C++23 remove garbage collection support

C++ itself does not have garbage collectors, but it provides APIs to build garbage collectors. Examples of virtual machines written in C++ with support for garbage collection:

  • WebKit’s JavaScriptCore use a garbage collector called Riptide.
  • Chromium’s Blink GC called Oilpan.
  • The V8 JavaScript engine used by Chromium also has its own garbage collector called Orinoco.
  • Firefox’s SpiderMonkey JavaScript engine
  • Lua and LuaJIT

C++23 decides to remove garbage collection support. Because each garbage collector has its own set of design criteria which influence how the language itself is implemented. These languages use similar ideas, but the design is different in each case, and the constraints on C++ code are different.
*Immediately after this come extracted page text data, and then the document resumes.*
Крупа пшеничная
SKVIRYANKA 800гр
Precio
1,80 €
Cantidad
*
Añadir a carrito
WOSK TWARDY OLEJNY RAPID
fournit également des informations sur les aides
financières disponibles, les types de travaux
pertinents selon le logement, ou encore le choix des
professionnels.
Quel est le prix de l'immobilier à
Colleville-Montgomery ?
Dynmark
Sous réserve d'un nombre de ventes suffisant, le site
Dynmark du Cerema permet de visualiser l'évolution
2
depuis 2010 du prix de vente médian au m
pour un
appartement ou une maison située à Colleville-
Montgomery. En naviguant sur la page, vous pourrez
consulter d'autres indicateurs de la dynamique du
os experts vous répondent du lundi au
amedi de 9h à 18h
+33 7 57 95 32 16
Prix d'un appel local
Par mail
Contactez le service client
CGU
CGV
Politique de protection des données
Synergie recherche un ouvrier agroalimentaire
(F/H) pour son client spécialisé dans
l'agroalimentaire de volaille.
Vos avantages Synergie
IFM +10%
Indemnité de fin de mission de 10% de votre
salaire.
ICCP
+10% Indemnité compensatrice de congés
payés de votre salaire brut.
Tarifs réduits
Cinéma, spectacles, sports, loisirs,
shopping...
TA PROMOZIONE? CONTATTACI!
Garbage Collection in C++ is clearly useful for particular applications. However, Garbage Collection as specified by the Standard is not useful for those applications. "

C++

NO garbage collector.

// use stack
char a = 'a';
// no need to free a

// use heap
char *b = new char('b');
delete b;

Smart pointers:

// memory freed when ptr_a goes out of scope
unique_ptr<char> ptr_a(new char('a'));

// reference counted pointer
shared_ptr<char> ptr_b(new char('b'));

// pointer that does not increase reference counts
weak_ptr<char> ptr_c = ptr_b;

// memory freed when ptr_d goes out of scope
// differs from unique_ptr in copy semantics
auto_ptr<char> ptr_d(new char('d'));

Go

Go has two allocation primitives: new and make. Both are functions. Or use Composite Literals to create instances.

Composite Literals

To create a new instance:

// by field order.
f := File{fd, name, nil, 0}

// by field names; missing fiels will have zero values.
f := File{fd: fd, name: name}

new()

Unlike its namesakes in some other languages it does not initialize the memory, it only zeros it. new(T) returns a pointer (*T) to a newly allocated zero value of type T. (As Go doesn’t have constructors, the value will be initialised to T's zero value.)
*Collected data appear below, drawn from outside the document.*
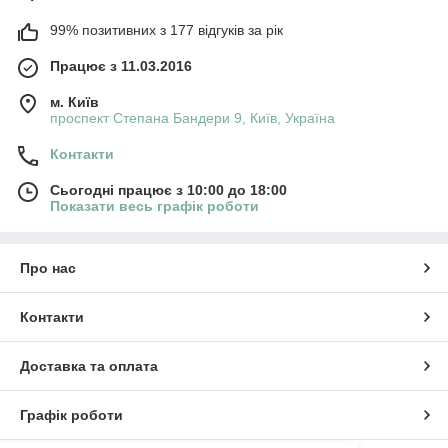
99% позитивних з 177 відгуків за рік
Працює з 11.03.2016
м. Київ
проспект Степана Бандери 9, Київ, Україна
Контакти
Сьогодні працює з 10:00 до 18:00
Показати весь графік роботи
Про нас
Контакти
Доставка та оплата
Графік роботи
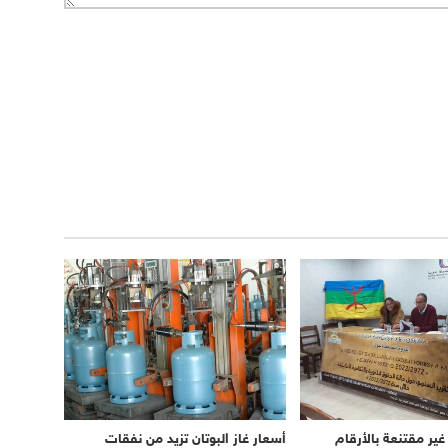
غير مقتنعة بالأرقام
أسعار غاز البوتان تزيد من نفقات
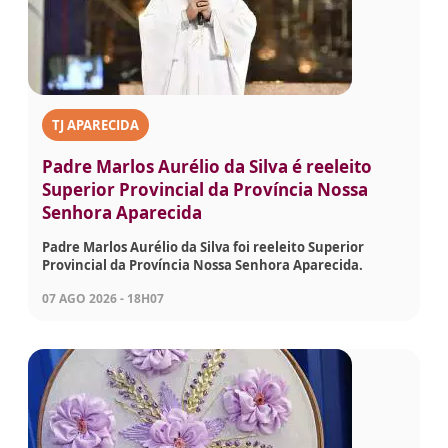
TJ APARECIDA
Padre Marlos Aurélio da Silva é reeleito
Superior Provincial da Província Nossa
Senhora Aparecida
Padre Marlos Aurélio da Silva foi reeleito Superior
Provincial da Província Nossa Senhora Aparecida.
07 AGO 2026 - 18H07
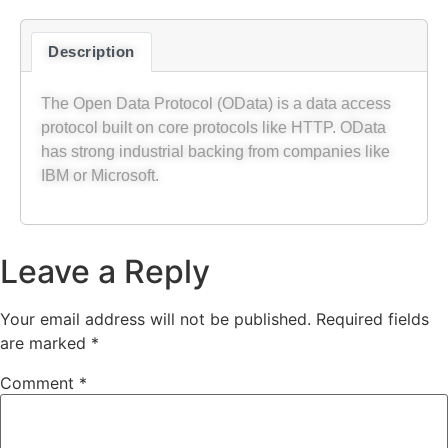
Description
The Open Data Protocol (OData) is a data access
protocol built on core protocols like HTTP. OData
has strong industrial backing from companies like
IBM or Microsoft.
Leave a Reply
Your email address will not be published.
Required fields
are marked
*
Comment
*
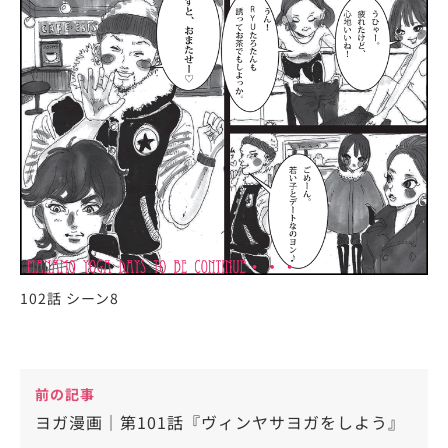
102話 シーン8
前の記事
ヨガ漫画｜第101話『ヴィンヤサヨガをしよう』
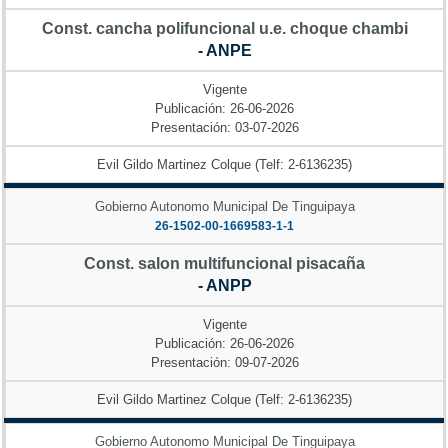
Const. cancha polifuncional u.e. choque chambi
- ANPE
Vigente
Publicación: 26-06-2026
Presentación: 03-07-2026
Evil Gildo Martinez Colque (Telf: 2-6136235)
Gobierno Autonomo Municipal De Tinguipaya
26-1502-00-1669583-1-1
Const. salon multifuncional pisacaña
- ANPP
Vigente
Publicación: 26-06-2026
Presentación: 09-07-2026
Evil Gildo Martinez Colque (Telf: 2-6136235)
Gobierno Autonomo Municipal De Tinguipaya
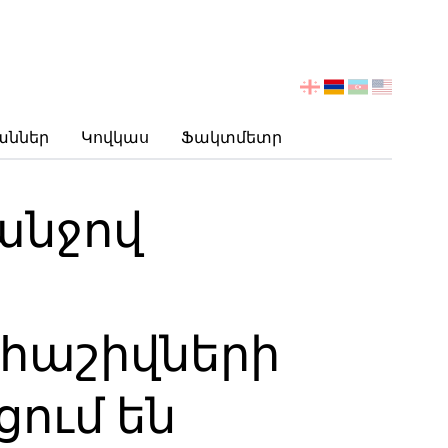
აირჩიეთ
ენა
աններ
Կովկաս
Ֆակտմետր
անջով
 հաշիվների
ում են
The expressions new(Foo) and &Foo{} are equivalent.

make()

make() is used for slices, maps, or channels. make() allocates memory on the heap and initializes and puts zero or empty strings into values.
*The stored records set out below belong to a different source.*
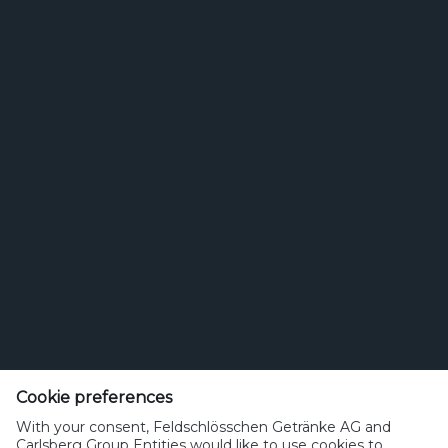
Feldschlösschen Getränke AG
Theophil Roniger-Strasse
Cookie preferences
CH-4310 Rheinfelden
With your consent, Feldschlösschen Getränke AG and
Carlsberg Group Entities would like to use cookies to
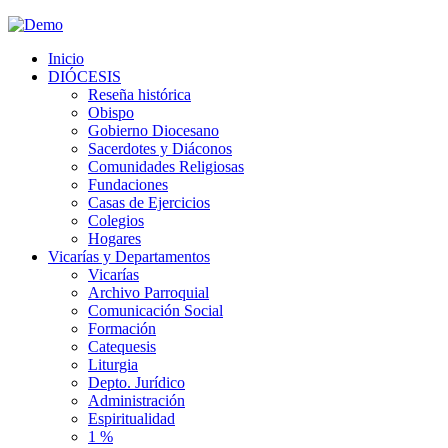
Inicio
DIÓCESIS
Reseña histórica
Obispo
Gobierno Diocesano
Sacerdotes y Diáconos
Comunidades Religiosas
Fundaciones
Casas de Ejercicios
Colegios
Hogares
Vicarías y Departamentos
Vicarías
Archivo Parroquial
Comunicación Social
Formación
Catequesis
Liturgia
Depto. Jurídico
Administración
Espiritualidad
1 %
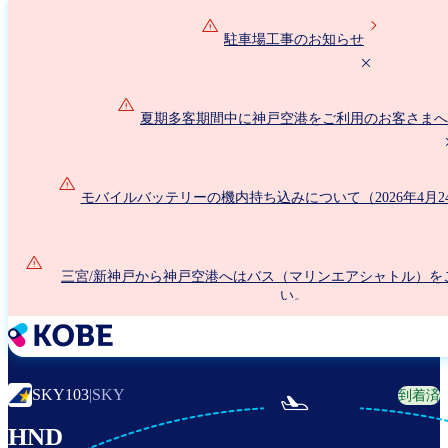
メ
イ
駐車場工事のお知らせ
ン
コ
ン
夏期多客期間中に神戸空港をご利用のお客さまへ
テ
ン
ツ
に
モバイルバッテリーの機内持ち込みについて（2026年4月2
移
動
三宮/新神戸から神戸空港へはバス（マリンエアシャトル）を
い。
SKY103
|
SKY
到着済

HND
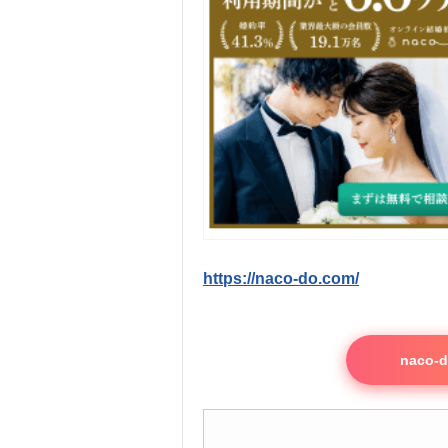
https://naco-do.com/
naco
These three types represent references to data structures that must be initialized before use, e.g. for slice: a pointer to the underlying array, length, and capacity. ("initialized" means having meaning values, which may not be zero values.)

Unlike new(), make() returns the same type as its argument.

// make a map
a := make(map[int]string)

// make a slice
b := make([]string, 2, 10)

// make a channel
c := make(chan int, 1)
c <- 10
fmt.Println(<-c)

make() vs new()

make() is only used to create slices and maps and channels. The return of make() is initialized and ready to use. new() returns a pointer:

p := new(chan int)   // p has type: *chan int
c := make(chan int)  // c has type: chan int

For example:

  • v := make([]int, 10, 100): the slice v refers to a new array, with length 10 and capacity 100.
  • p := new([]int) returns a pointer to a newly allocated zeroed slice structure, *p == nil.

Rust

NO garbage collector.

// use stack
let a: char = 'a';

// use heap
let b = Box::new('b');

// b will be freed when it is out of scope
// or force free by mem::drop
mem::drop(b);

// reference counted pointer
let rc = Rc::new('c');

// atomically reference counted pointer
// can be safely used across threads
let arc = Arc::new('d');

Java

With garbage collection.

// use stack
char a = 'a';

// use heap
Character b = new Character('b');

// no way to free a or b, will be garbage collected

// reference that does not impact garbage collection
WeakReference<Character> weakRef = new WeakReference<>(ref);

// soft reference
SoftReference<Character> softRef = new SoftReference<>(ref);

All soft references to softly-reachable objects are guaranteed to be cleared before a JVM throws an OutOfMemoryError.

Weak Reference

Weak reference is a reference that does not protect the referenced object from collection by a garbage collector, the object will be garbage collected once they are not reachable elsewhere, even though this weak reference is still pointing to it.

Some garbage-collected languages support weak references, like Java (WeakReference class), C#, Python (weakref module), etc.